É comum dizermos que somos todos irmãos na igreja, que amamos e somos amados e no entanto, no primeiro problema com alguém, distanciamos de Cristo e julgamos, afastamos e causamos barreiras deste com os outros. Infelizmente é que continuamos os mesmos achando que, mesmo com estes problemas, estamos bem com Deus e queremos ir fazer Sua obra nas cadeias, nas ruas, nos lares. Desculpe-nos, mas que hipocrisia! Como queremos unir pessoas fora da igreja se não demonstramos amor a quem está próximo?

Jesus deu alguns conselhos práticos:

“Portanto, se você estiver apresentando sua oferta diante do altar e ali se lembrar de que seu irmão tem algo contra você, deixe sua oferta ali, diante do altar, e vá primeiro reconciliar-se com seu irmão; depois volte e apresente sua oferta.” Mateus 5:23-24

“Se o seu irmão pecar contra você, vá e, a sós com ele, mostre-lhe o erro. Se ele o ouvir, você ganhou seu irmão. Mas se ele não o ouvir, leve consigo mais um ou dois outros, de modo que ‘qualquer acusação seja confirmada pelo depoimento de duas ou três testemunhas’. Se ele se recusar a ouvi-los, conte à igreja; e se ele se recusar a ouvir também a igreja, trate-o como pagão ou publicano.” Mateus 18:15-17

É simples assim. Foi Jesus quem ensinou. Diferente desta prática, é obra do maligno.

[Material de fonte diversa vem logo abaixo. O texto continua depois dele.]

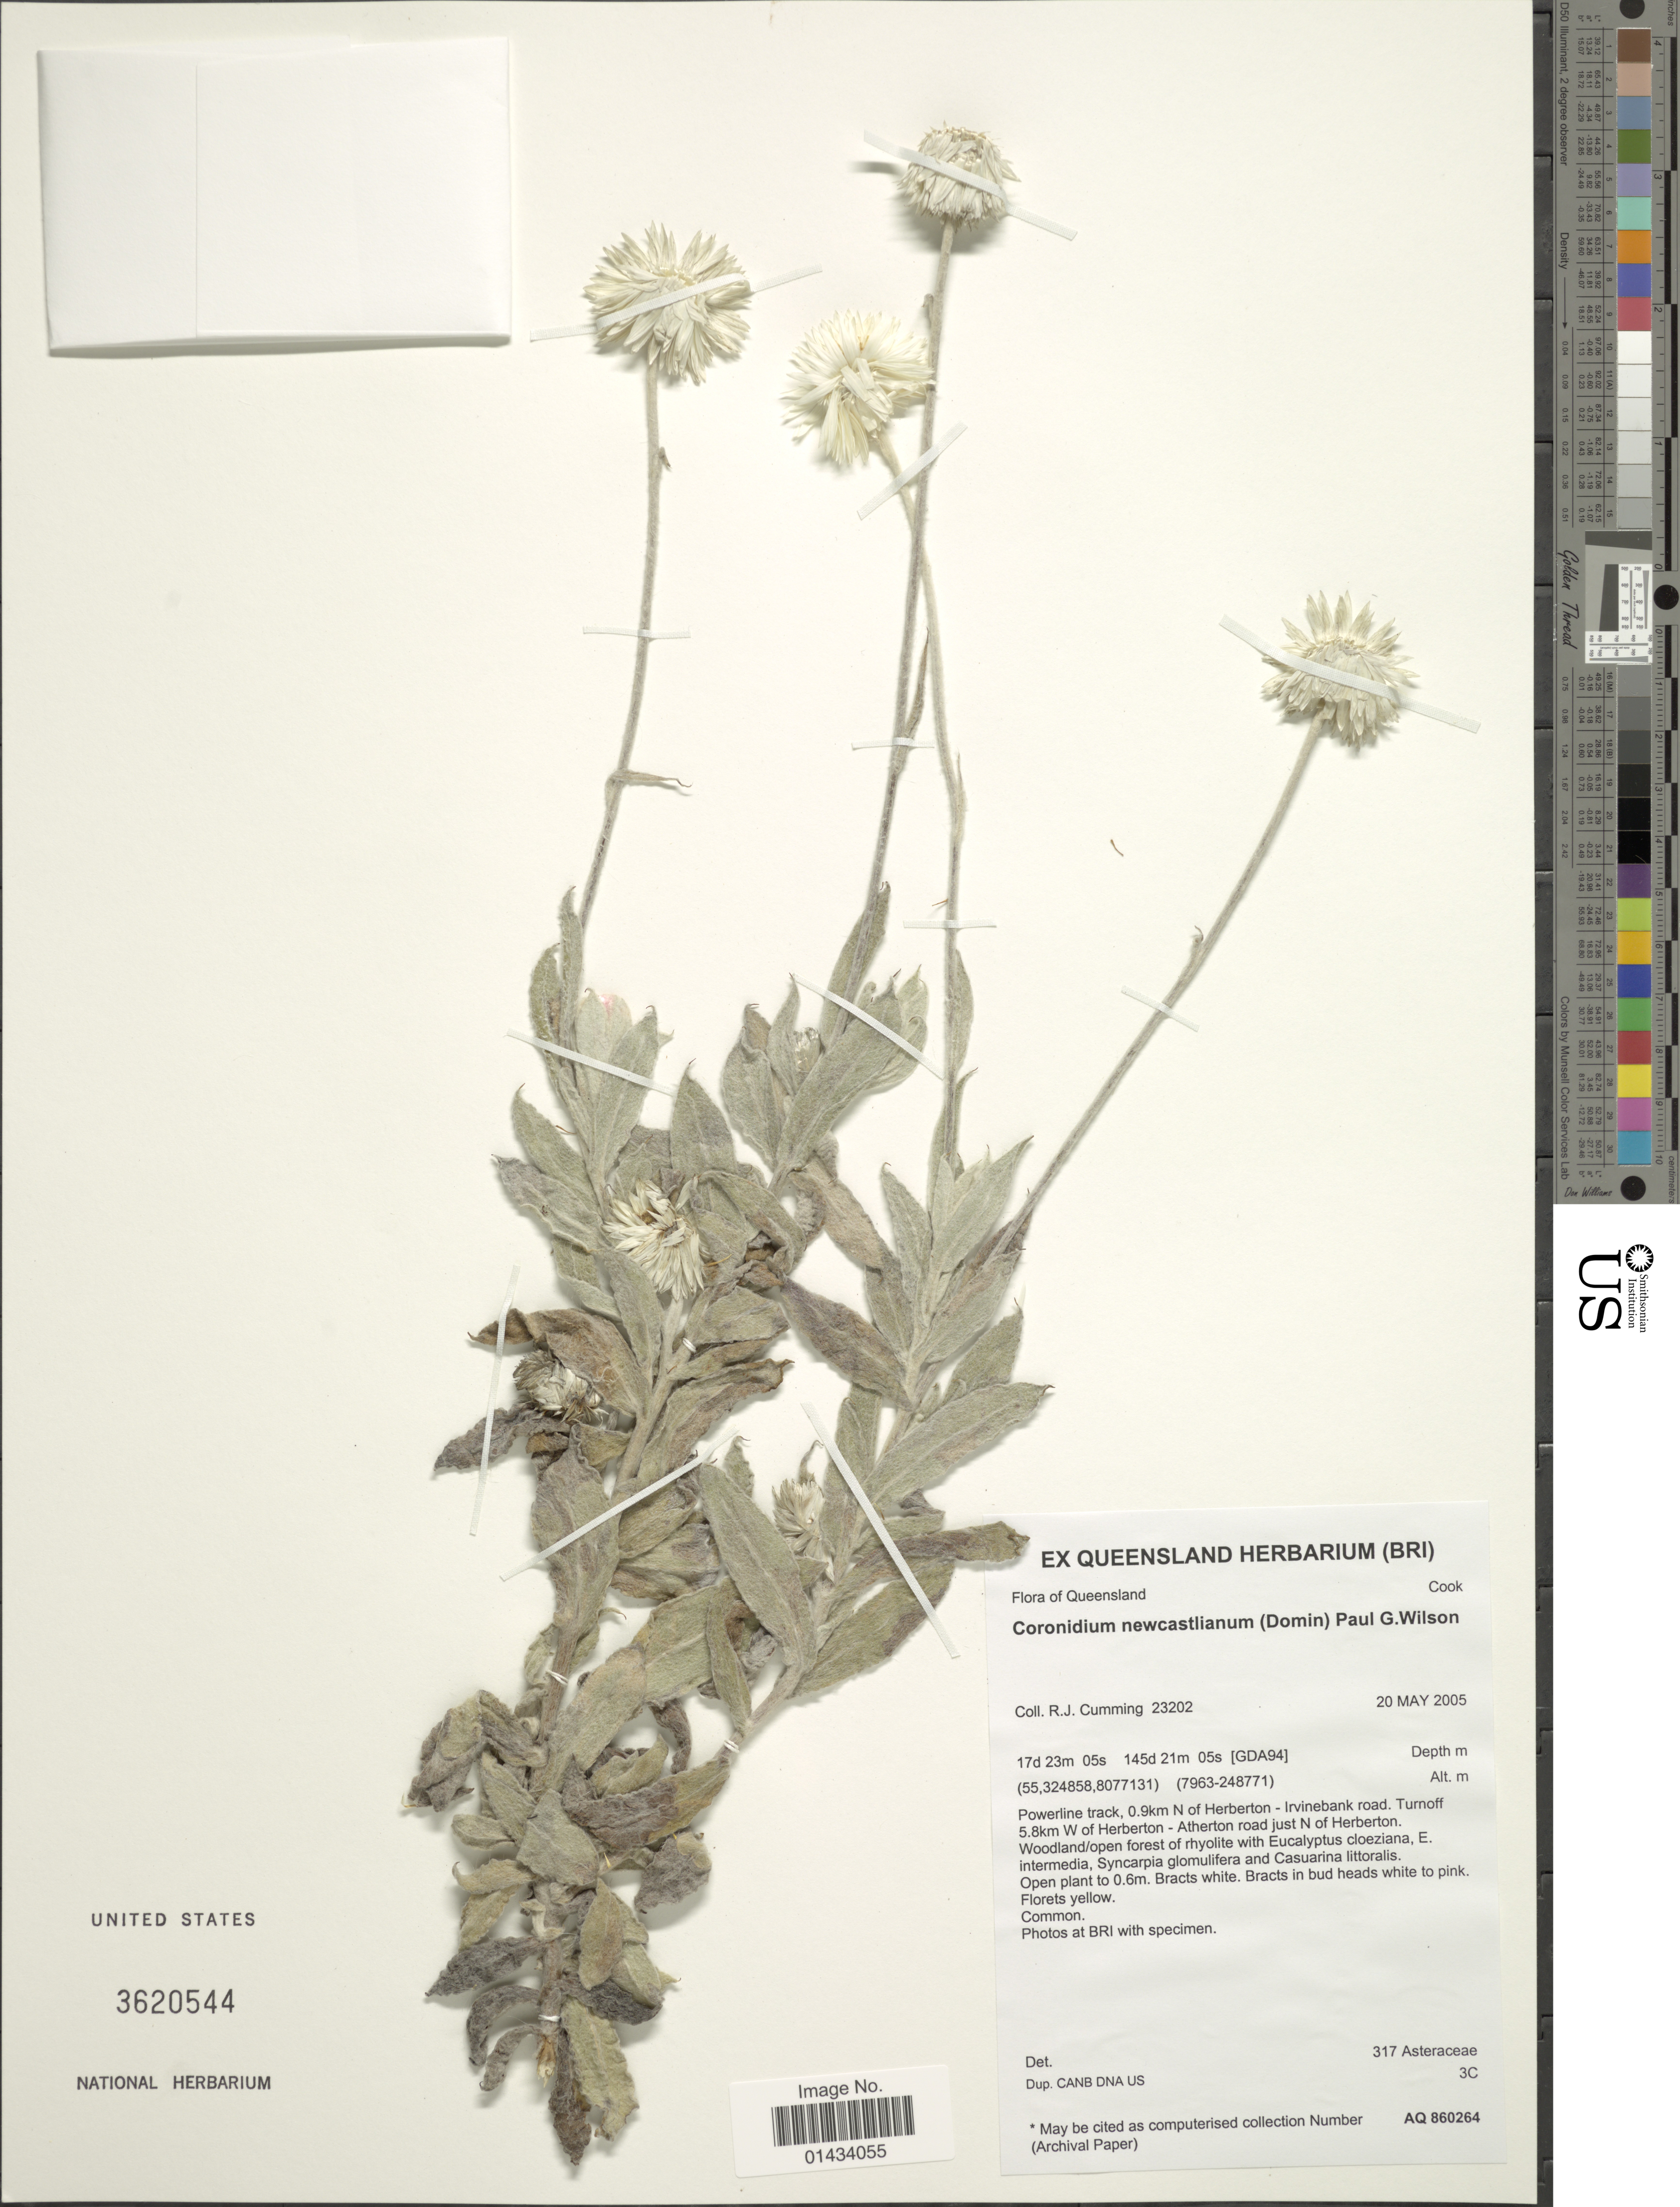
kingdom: Plantae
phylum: Tracheophyta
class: Magnoliopsida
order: Asterales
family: Asteraceae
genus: Coronidium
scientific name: Coronidium newcastlianum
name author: (Domin) Paul G. Wilson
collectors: R. Cumming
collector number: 2302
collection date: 2005-05-20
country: Australia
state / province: Queensland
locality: Powerline track, 0.9 km N of erberton, Irvinebank road, Turnoff 5.8km W of Herberton, Atherton road just N of Herberton, woodland/open forest of rhyolite with Eucalyptus cloeziana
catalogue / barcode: US 3620544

“Não permitas que teu ressentimento redunde em maldade. Não consintas que a ferida supure abrindo-se em termos impertinentes, que venham a deixar uma nódoa no espírito dos que te ouvem. Não admitas que persistam no teu espírito e no seu, pensamentos amargos. Vai ter com teu irmão e em humildade e sinceridade resolve com ele o problema.” Obreiros Evangélicos, pág. 499 – Lição E. S. 3° Trim. 2013, pág. 85 – Lição de Aluno, pág. ???? – Lição de Professor

“É verdade que há uma indignação justificável, mesmo nos seguidores de Cristo. Quando vêem que Deus é desonrado, e Seu serviço exposto ao descrédito; quando vêem o inocente opresso, uma justa indignação agita a alma. Tal ira, nascida da sensibilidade moral, não é pecado. Mas os que, a qualquer suposta provocação, se sentem em liberdade de condescender com a zanga ou o ressentimento, estão abrindo o coração a Satanás. Amargura e animosidade devem ser banidas da alma, se queremos estar em harmonia com o Céu.” O Desejado de todas as Nações, pág. 310

Convidamos ao irmão que reveja sua vida. A harmonia com o caráter de Cristo deve ser nosso propósito de vida e nEle não havia nada que o fizesse promover dissensões ou atritos. Jesus é nosso padrão de vida, nosso exemplo perfeito e devemos focar nEle nosso crescimento para a santificação. Busquemos o verdadeiro reavivamento. 

“Os grandes reavivamentos espirituais  do passado promoveram a cura nos relacionamentos. O Espírito Santo aproxima as pessoas de Deus e umas das outras. Quebram barreiras em nosso relacionamento com Deus e com nossos semelhantes. Em resumo, a maior demonstração do poder do evangelho não é necessariamente o que a igreja diz, mas como ela vive. “Nisto conhecerão todos que sois Meus discípulos: se tiverdes amor uns aos outros” (Jo 13:35). Sem esse amor, toda a nossa conversa sobre reavivamento e reforma não significará nada.” Lição E. S. 3° Trim. 2013, pág. 80 – Lição de Aluno, pág. ???? – Lição de Professor

Ajude-nos Senhor a responder à sua vontade. Que seja louvado o Seu Nome em nosso viver diário.